Modern society is heavily dependent on transport and energy networks. When transport networks shut down, employees cannot go to work and goods cannot reach their destination. When energy networks shut down, economic activity stops.
Transport and energy networks may shut down for a variety of reasons: extreme weather conditions or major accidents are two examples. The interdependence of networks can also result in shutdown, as when electrical power fails and all public transport services come to a halt.
The additional threat of terrorist attack against critical infrastructures also emerged. Attacks in Madrid and London have shown the vulnerability of passenger rail transport and there is a need for greater security of transport and energy networks.
COUNTERACT was a European research project set up to improve security against terrorist attacks aimed at public passenger transport, intermodal freight transport and energy production and transmission infrastructure.
COUNTERACT focused on the protection of critical transport infrastructures, public transport passengers and goods. It aimed to support the transport and energy sectors by assessing the State-of-the-Art and identifying, prioritising and assessing the needs for security policies and concrete measures.
COUNTERACT contributed to:
- improving the knowledge and understanding of current terrorist threats and related risks for the transport and energy sector;
- collecting available experience and existing best practices;
- establishing a sound collaboration with police, security, emergency and military services including a framework for co-operation of public and private institutions;
- identifying existing gaps of knowledge and lacks in legal provisions, policies, procedures, tools, technologies and standards;
- providing targeted solutions in framework of targeted studies;
- elaborating recommendations for measures to enhance protection of infrastructures and to improve preparedness and response to crises as well as future legislative initiatives and R&D activities;
- specifying needs for education and training and
- making recommendations to assist policy and legislative processes.
COUNTERACT reviewed the existing security policies, procedures, methodologies and technologies to identify the best practices which in turn are promoted throughout the relevant security community in the EU. The three industry clusters covering public passenger transport, intermodal freight transport and energy could exchange experiences and views.
The project stressed two angles of view at the European level:
- global background assessment of the current terrorist threat to public transport, freight and energy;
- impact Assessment on "Rail and urban passenger transport security at the European Level regarding terrorist threats in railways and urban passenger transport" looking at current protection structures, possible policy options and an impact analysis.
The Thematic User Group (TUG) for the Freight Transport Cluster was led by the UIRR and included freight transporters; freight terminal, parking and depot operators; air cargo handling companies; freight forwarders; third party logistics providers; warehouse operators; and Customs, as well as other authorities (police, security, intelligence, anti-terrorist, etc).
The work under the project resulted in the following:
Canvas for future project activities with common structure for all clusters
- Legal framework,
- Existing procedures,
- Available tools and technologies,
- Design standard for infrastructure, installations and rolling stock.

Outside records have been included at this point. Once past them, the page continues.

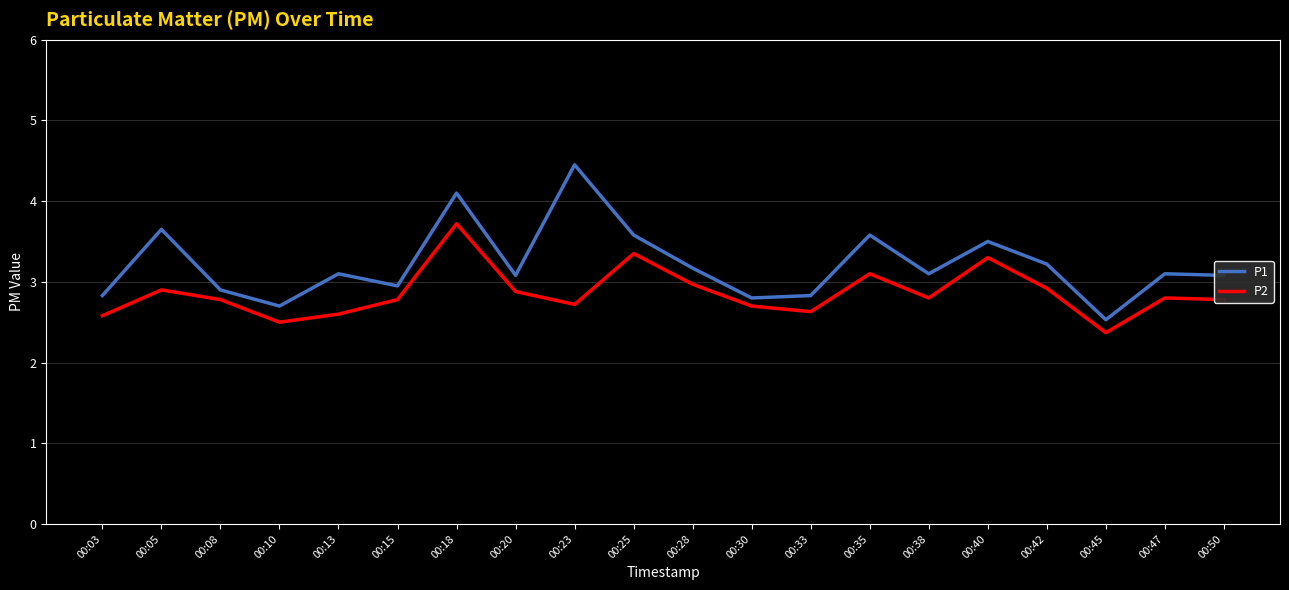

True or false: P2 has a value of 5.2 at 00:25.

False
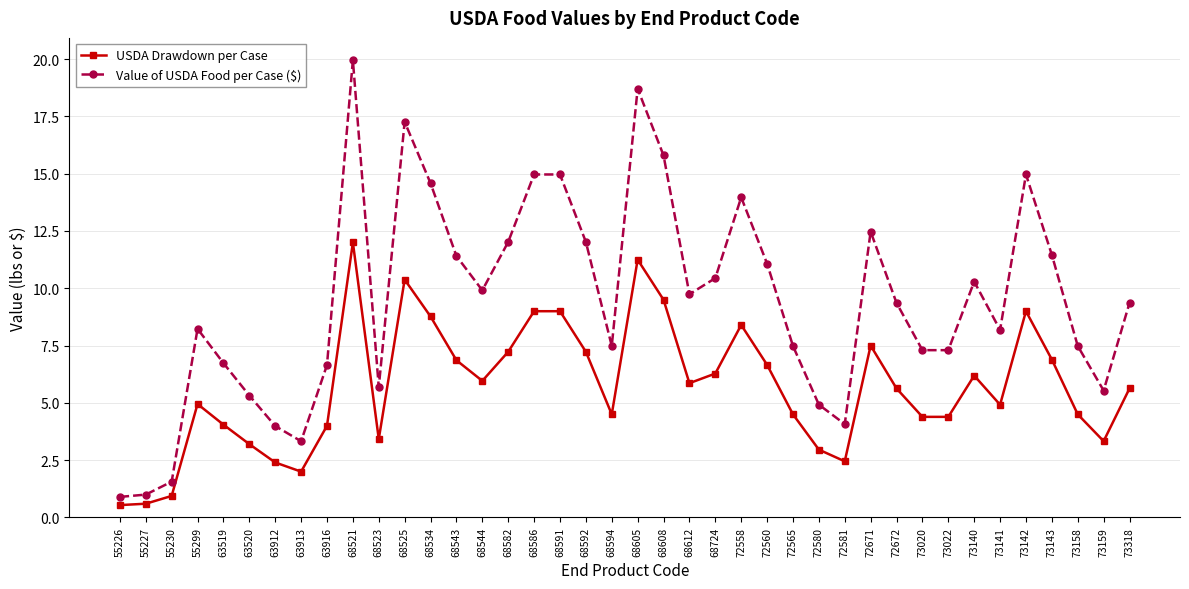

Rank the series at 68591 from lowest to highest value.

USDA Drawdown per Case, Value of USDA Food per Case ($)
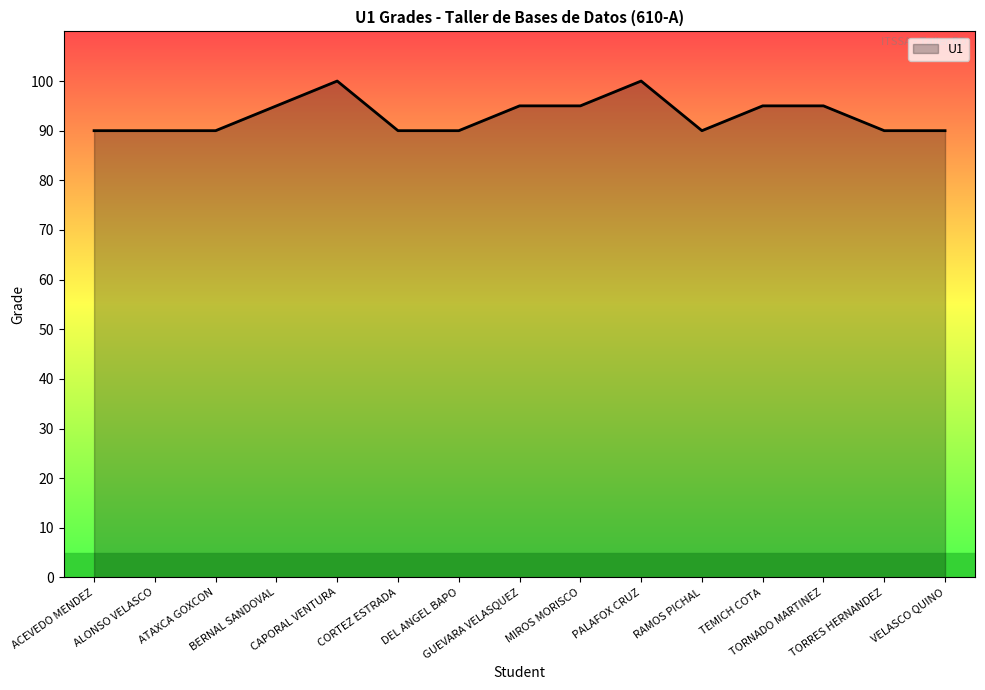

How many distinct data groups are displayed?

1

Key Issues/ Needs Identified
- Lack of consistency of security provision,
- Development of a generic methodology for risk assessment,
- No overarching security policy for any of the sectors at the European level.
- Security messaging/ campaign (customer awareness raising)
Reference Library & Knowledge Centre
- Web-based tool for policy makers and stakeholders,
- Common framework but cluster-specific sections,
- Existing legal provisions
- Good practices
- Monitoring of incidents and lessons learned
- Tool to assess impact of security measures on the business
- Modular and expandable product that could be turned into a permanent service
Nature of Threat Defined
- Terrorist attacks (United States, Spain and the United Kingdom) have established a threat of extreme severity from international terrorism.
- Further attacks remain a prominent danger, as several subsequent thwarted attempts testify.
- Public transport has, in the past 60 years, been seen as an appropriate target for terrorists.
- The terrorist threat to Europe’s freight network gains far less attention, but any serious attempt at assessing the risk must look beyond past experience.
- One cannot be certain where terrorists will strike next.
- BUT the terrorist likes to succeed.
- A shift in terror targeting away from better protected transport, freight or energy platforms and infrastructure.
- Given the set of security variables within Member States across the European Union, those lagging behind should improve their security and resilience capabilities in order to afford levels of public confidence across the European Union.